REQUIREMENT. Pictures are to be omitted. Output only the lines from the one containing "middle dip: (1120, 732)" through the end of the data, word for word.

--- SUPPLIED MATERIAL ---

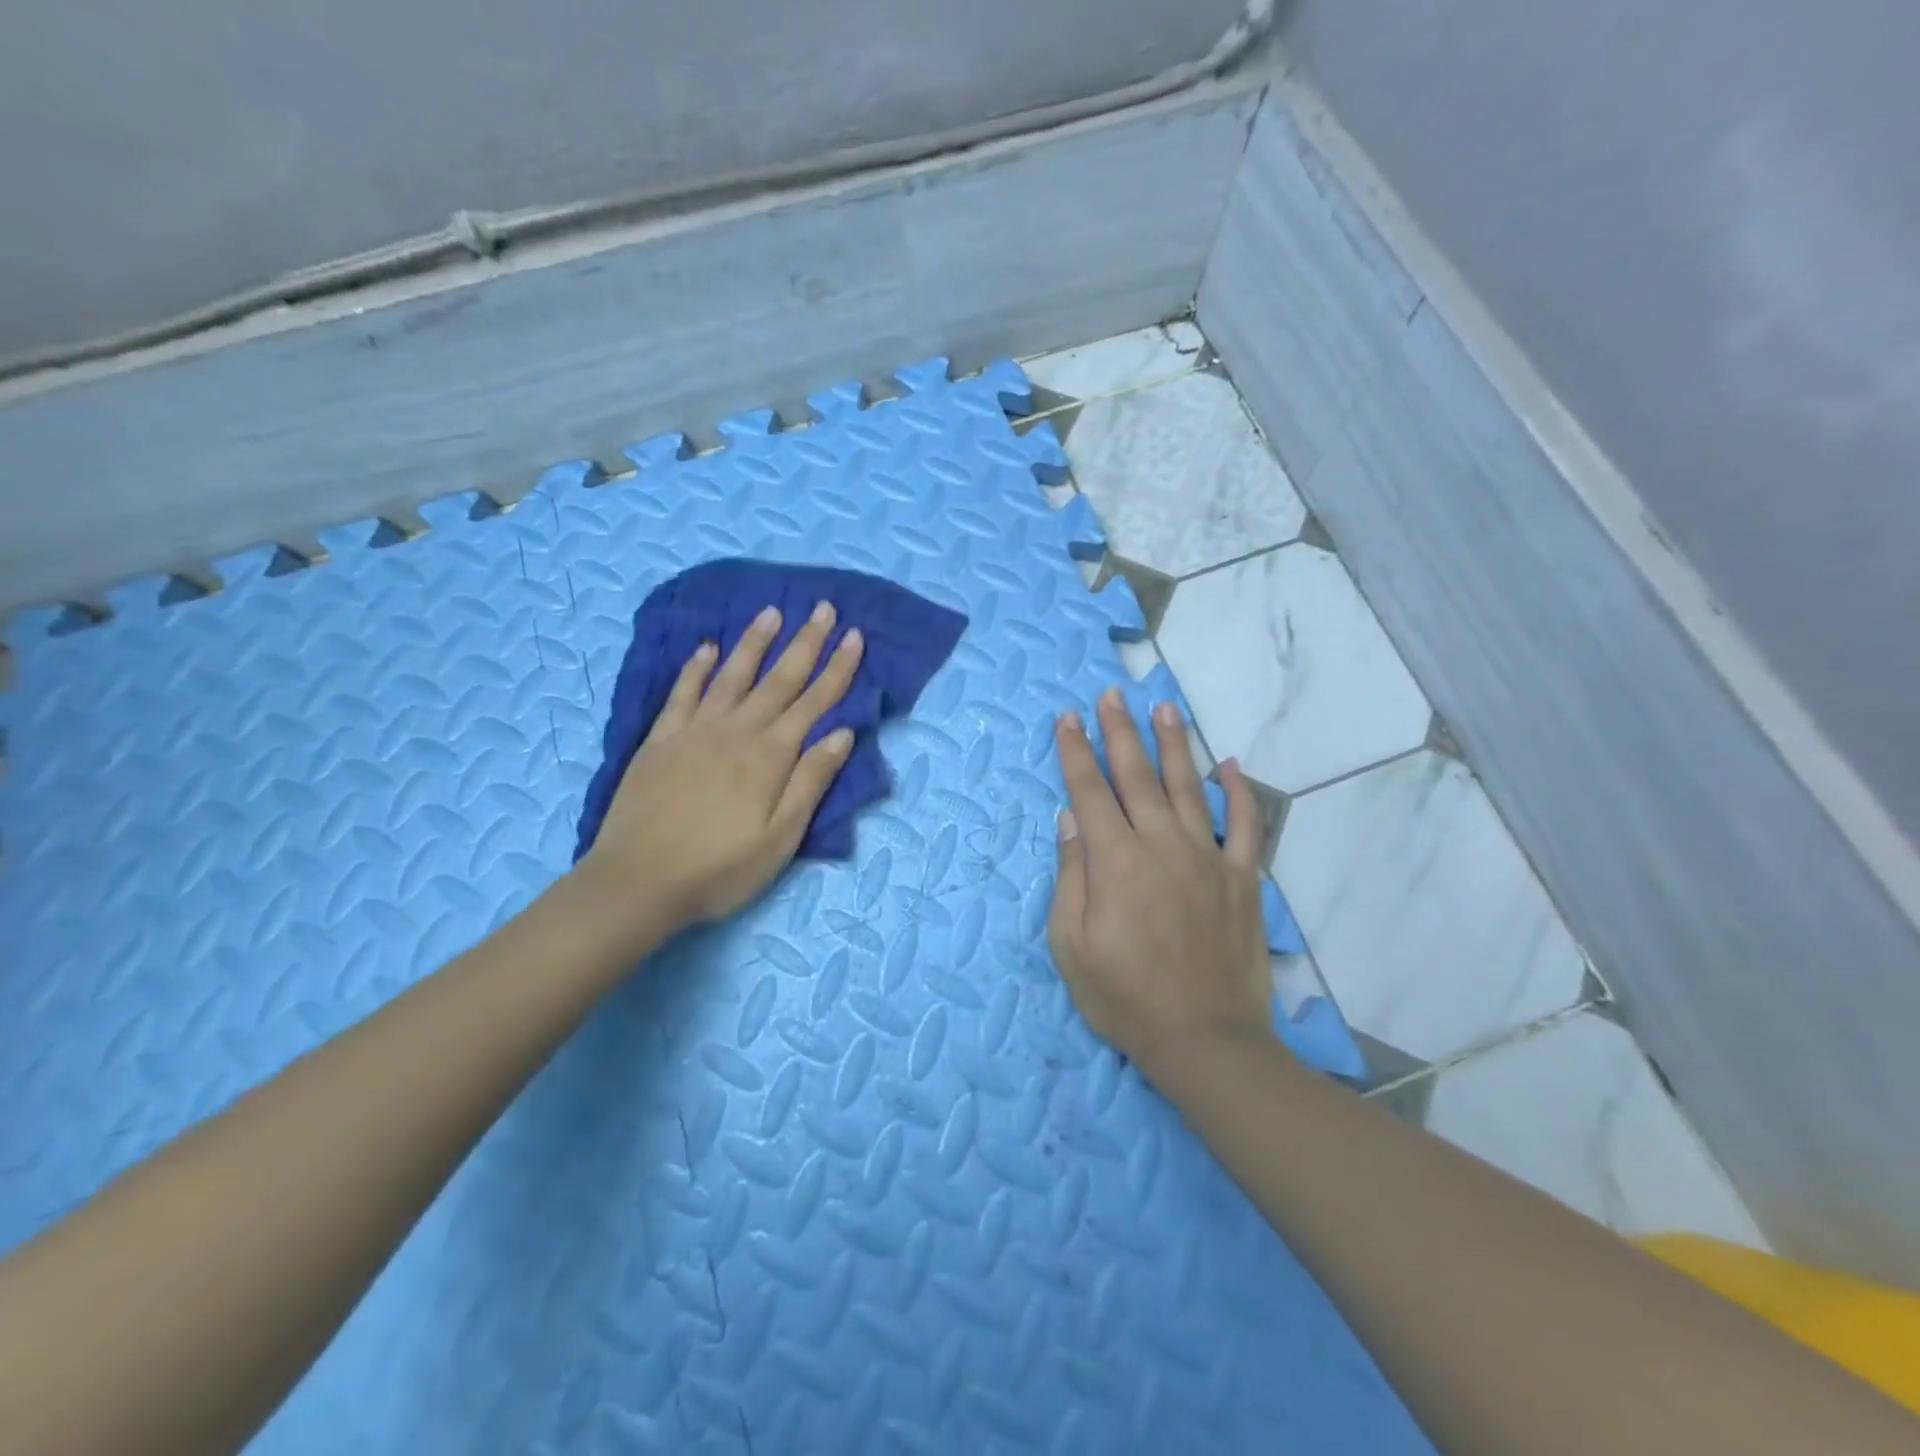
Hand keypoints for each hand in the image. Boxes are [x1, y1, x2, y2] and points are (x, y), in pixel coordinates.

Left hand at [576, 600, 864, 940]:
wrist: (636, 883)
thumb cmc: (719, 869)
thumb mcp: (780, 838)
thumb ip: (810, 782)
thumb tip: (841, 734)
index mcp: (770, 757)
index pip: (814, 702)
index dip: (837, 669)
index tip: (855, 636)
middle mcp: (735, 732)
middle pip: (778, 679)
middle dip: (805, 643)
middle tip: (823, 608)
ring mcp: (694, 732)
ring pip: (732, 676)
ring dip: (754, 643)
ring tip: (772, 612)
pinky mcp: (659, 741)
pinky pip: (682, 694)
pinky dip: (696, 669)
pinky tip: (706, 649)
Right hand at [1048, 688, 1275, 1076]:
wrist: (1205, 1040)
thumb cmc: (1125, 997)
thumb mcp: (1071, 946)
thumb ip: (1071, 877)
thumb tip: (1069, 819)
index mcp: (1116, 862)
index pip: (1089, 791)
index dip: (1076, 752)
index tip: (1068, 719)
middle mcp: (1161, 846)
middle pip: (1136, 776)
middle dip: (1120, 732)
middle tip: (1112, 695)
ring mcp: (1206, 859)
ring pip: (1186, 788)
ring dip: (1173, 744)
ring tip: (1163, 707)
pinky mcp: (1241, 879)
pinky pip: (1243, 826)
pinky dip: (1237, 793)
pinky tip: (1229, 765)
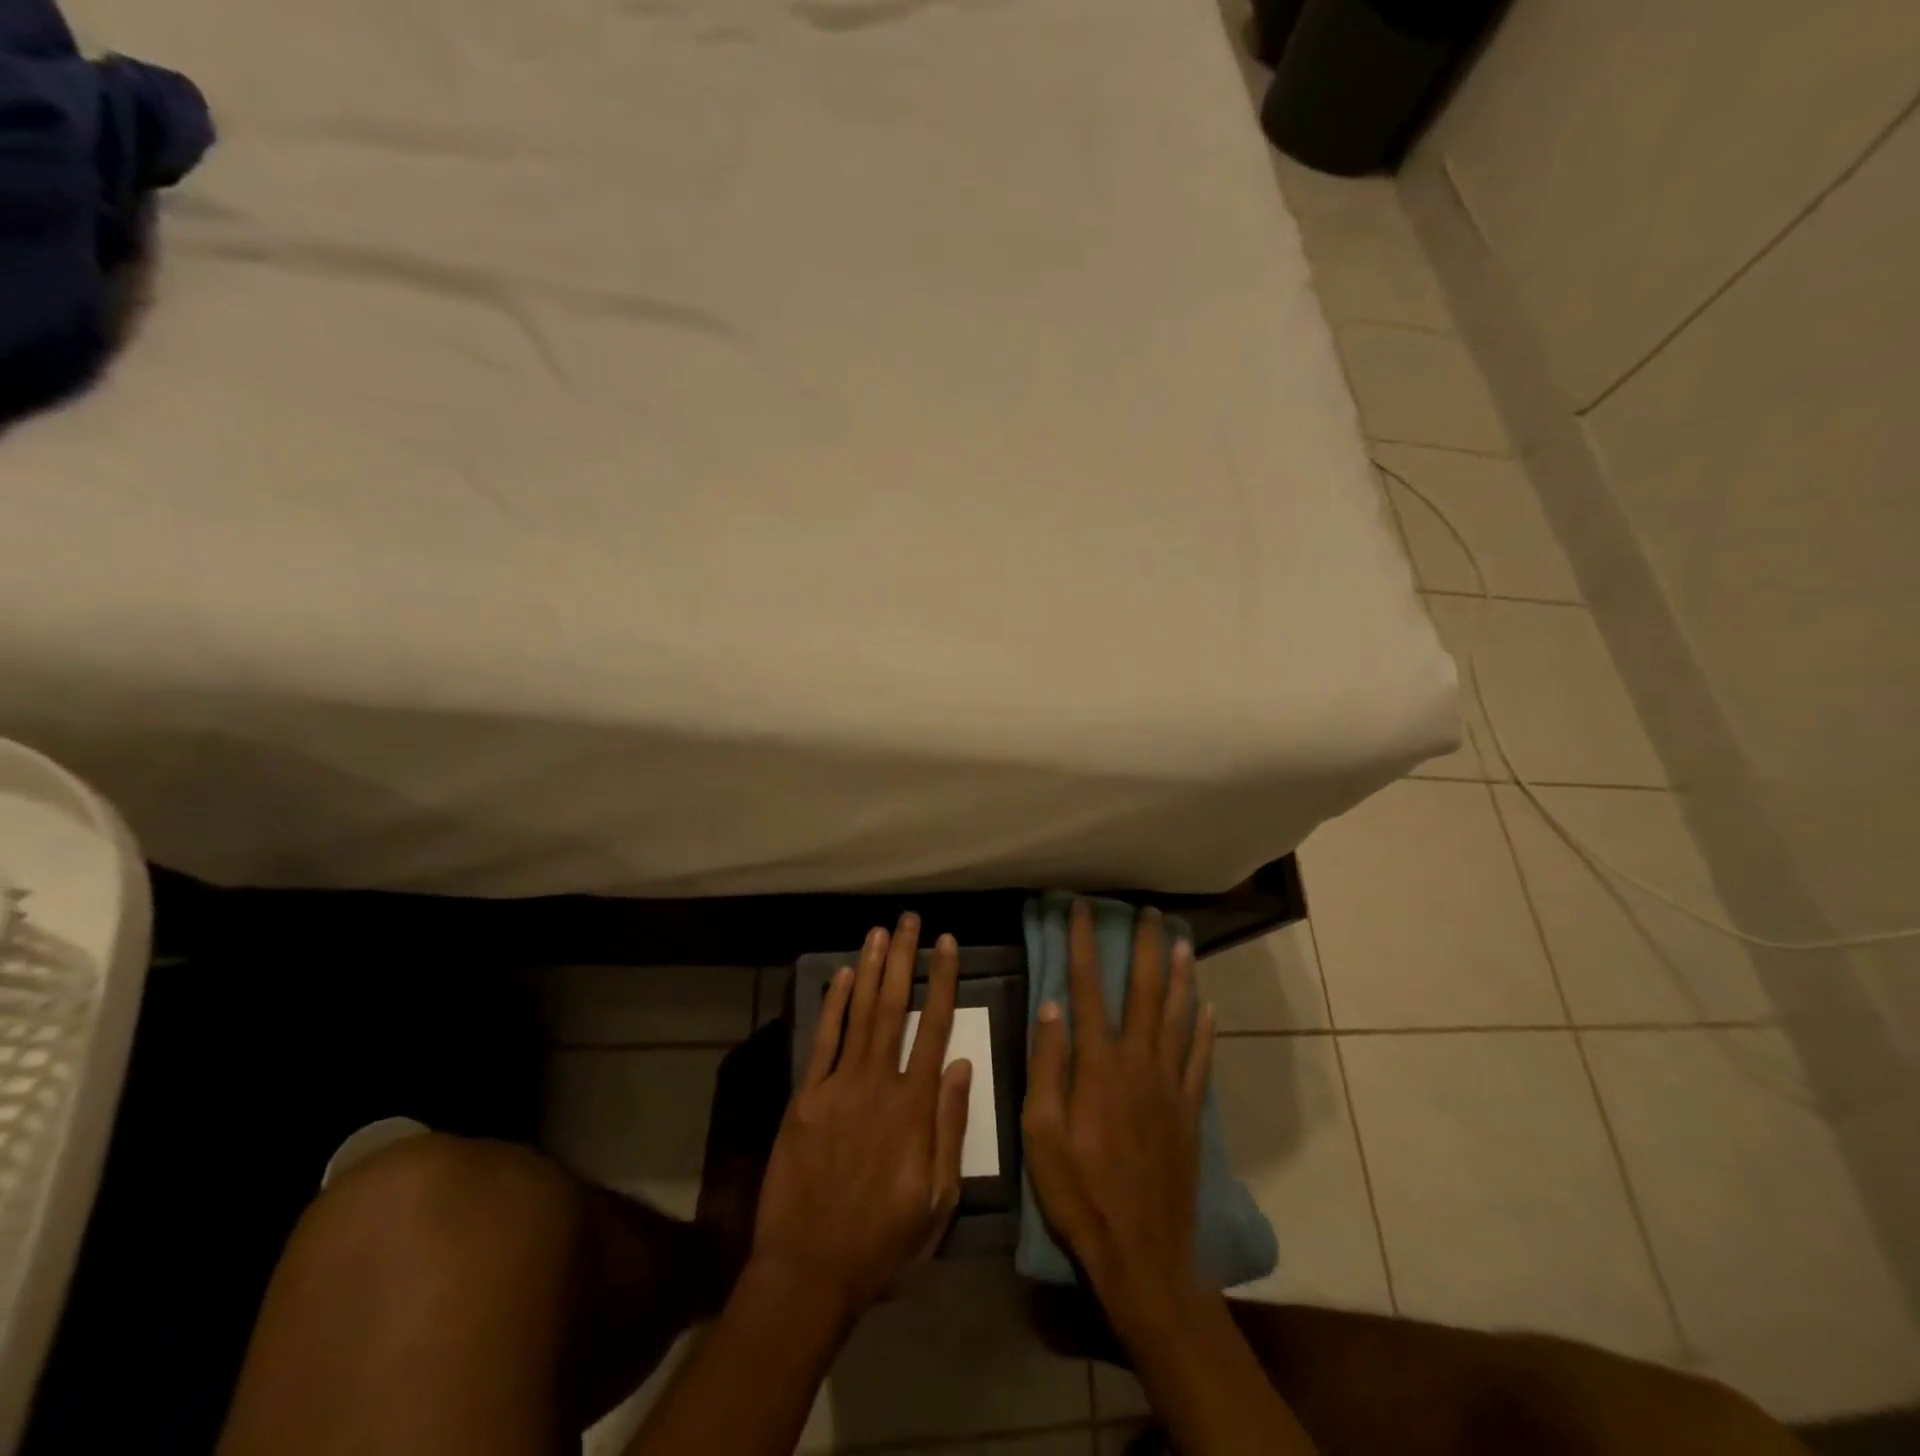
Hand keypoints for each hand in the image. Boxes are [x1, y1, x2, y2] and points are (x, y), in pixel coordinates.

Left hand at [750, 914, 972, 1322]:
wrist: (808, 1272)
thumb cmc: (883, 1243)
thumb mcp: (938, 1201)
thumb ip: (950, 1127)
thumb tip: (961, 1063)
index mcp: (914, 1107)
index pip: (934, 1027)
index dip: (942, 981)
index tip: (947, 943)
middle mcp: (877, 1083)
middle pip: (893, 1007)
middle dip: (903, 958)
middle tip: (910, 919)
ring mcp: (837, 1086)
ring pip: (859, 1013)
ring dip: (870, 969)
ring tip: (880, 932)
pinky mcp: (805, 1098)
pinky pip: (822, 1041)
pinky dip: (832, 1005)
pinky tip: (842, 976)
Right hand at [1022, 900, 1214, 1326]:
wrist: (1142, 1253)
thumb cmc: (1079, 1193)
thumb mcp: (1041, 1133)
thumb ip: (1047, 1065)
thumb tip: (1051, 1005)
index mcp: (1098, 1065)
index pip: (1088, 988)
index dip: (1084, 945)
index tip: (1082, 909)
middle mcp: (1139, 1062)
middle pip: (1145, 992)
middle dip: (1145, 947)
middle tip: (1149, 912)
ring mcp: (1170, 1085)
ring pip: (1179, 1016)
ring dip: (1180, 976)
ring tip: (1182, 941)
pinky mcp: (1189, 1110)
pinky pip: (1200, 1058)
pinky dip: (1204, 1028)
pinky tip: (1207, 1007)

---

RESULT OF THIS EXERCISE.
middle dip: (1120, 732)
middle tip: (1112, 695)
ring mcp: (1206, 859)
ring pip: (1186, 788)
ring dip: (1173, 744)
ring tip: (1163, 707)
pinky mcp: (1241, 879)
pinky pip: (1243, 826)
pinky dip: (1237, 793)
pinky tip: (1229, 765)
Hand keypoints for each hand in the image. Boxes are [x1, y1, x2, y2] and points are (x, y), in pixel coordinates.

Left hand at [750, 914, 972, 1322]:
wrist: (808, 1272)
thumb cmc: (883, 1243)
thumb mcp: (938, 1201)
thumb ip: (950, 1127)
thumb tip: (961, 1063)
index mcp: (914, 1107)
index pip: (934, 1027)
index dip: (942, 981)
index tip: (947, 943)
middle mcp: (877, 1083)
middle pip: (893, 1007)
middle dip: (903, 958)
middle tip: (910, 919)
ring mcp: (837, 1086)
ring pip: (859, 1013)
ring dip: (870, 969)
ring tip: (880, 932)
pinky mcp: (805, 1098)
pinky pip: (822, 1041)
pinky dip: (832, 1005)
pinky tip: (842, 976)
Right hand at [1022, 900, 1214, 1326]:
wrist: (1142, 1253)
thumb cmc: (1079, 1193)
thumb mcp: (1041, 1133)
thumb ip: (1047, 1065)
thumb tip: (1051, 1005)
index mcp: (1098, 1065)
index pip: (1088, 988)
index dip: (1084, 945)
index tip: (1082, 909)
middle mcp: (1139, 1062)
middle pip: (1145, 992)
middle dip: (1145, 947)
middle tip: (1149, 912)
ring mcp: (1170, 1085)
ring pip: (1179, 1016)
ring dip: (1180, 976)
ring tip: (1182, 941)
pinky mcp: (1189, 1110)
pinky pip: (1200, 1058)
pinky dip: (1204, 1028)
pinky tip: (1207, 1007)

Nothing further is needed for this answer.